- REQUIRED ACTION A:
Tally the lines of the records that contain the string "from", and reply with the number only.

- SELECTED TEXT:
▬▬▬

VIDEO DIDN’T KILL THE RADIO STAR it just made him dress nicer 
By Pat Mellon 
Speaking of your brand evolving, PODCASTS are now a wise bullet to have in the arsenal of promotional weapons. In the early 2000's, for instance, you didn't have the option to record and distribute a PODCAST. The technology didn't exist to even IDENTIFY, much less create one- if you typed PODCAST into an email in 2002, it would have been flagged as a misspelling. 
But now, thanks to Audioblogging, re-branded as PODCASTING thanks to the iPOD, you can reach a targeted captive audience in a car on a long commute, with content that they've actually sought out. It's essentially a radio infomercial for the lifestyle of your product, without the PAID-PROGRAMMING aftertaste. Plenty of people have been slow to warm to the idea of such self-promotion and have waited to see if the technology and its effectiveness sustained or if it waned, the way QR codes did, or video discs did until the invention of the DVD. It can be an amazingly powerful part of your brand.

▬▬▬

- REQUIRED ACTION B:
Retype part of the podcasting text. Begin at the words "VIDEO DIDN’T KILL" and stop after "as a misspelling.".

- THE DATA:
▬▬▬

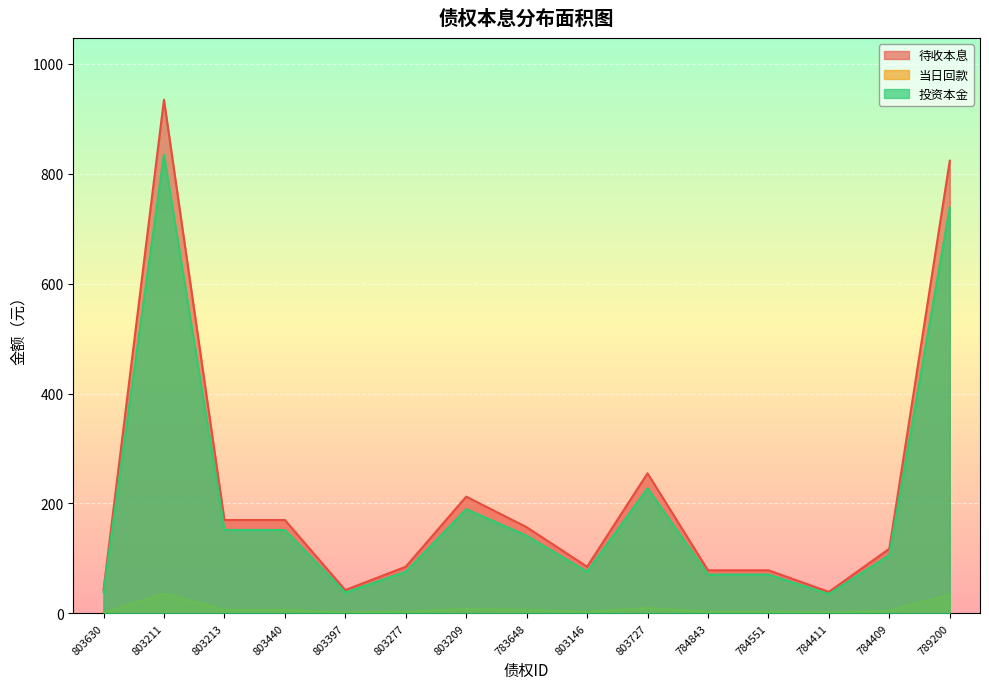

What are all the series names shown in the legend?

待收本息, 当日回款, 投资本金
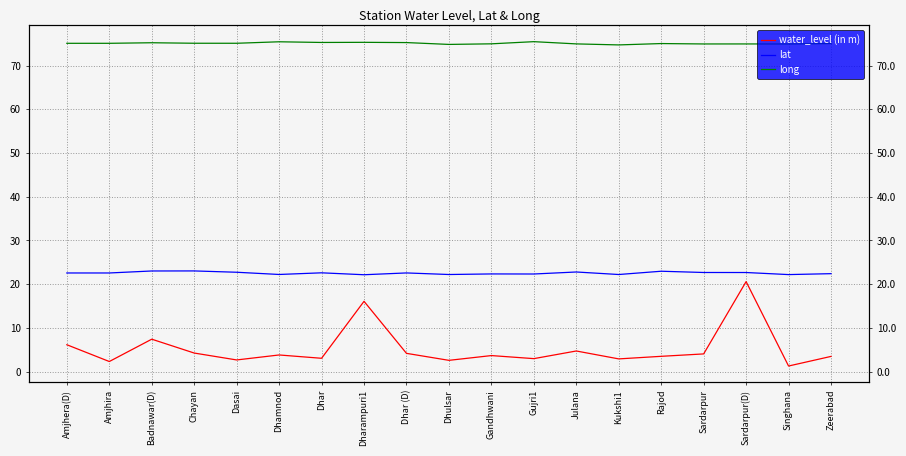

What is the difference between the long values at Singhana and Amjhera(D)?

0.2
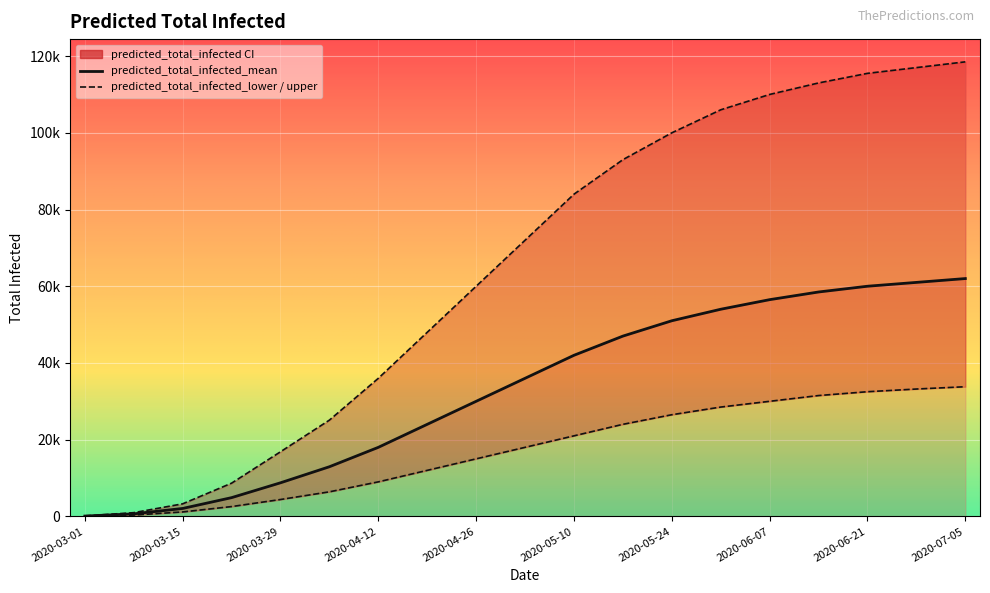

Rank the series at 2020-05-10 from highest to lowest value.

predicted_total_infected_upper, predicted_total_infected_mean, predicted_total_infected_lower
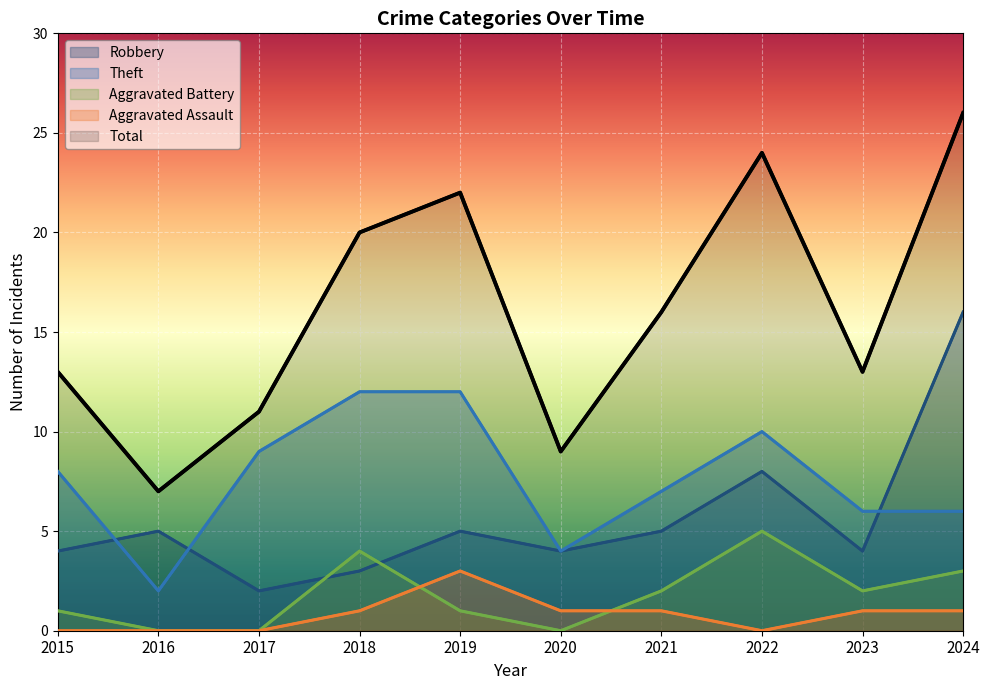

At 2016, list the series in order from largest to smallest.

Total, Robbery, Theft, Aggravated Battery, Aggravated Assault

▬▬▬

- WRITTEN ANSWER A:
2

- WRITTEN ANSWER B:
VIDEO DIDN’T KILL THE RADIO STAR it just made him dress nicer 
By Pat Mellon 
Speaking of your brand evolving, PODCASTS are now a wise bullet to have in the arsenal of promotional weapons. In the early 2000's, for instance, you didn't have the option to record and distribute a PODCAST. The technology didn't exist to even IDENTIFY, much less create one- if you typed PODCAST into an email in 2002, it would have been flagged as a misspelling.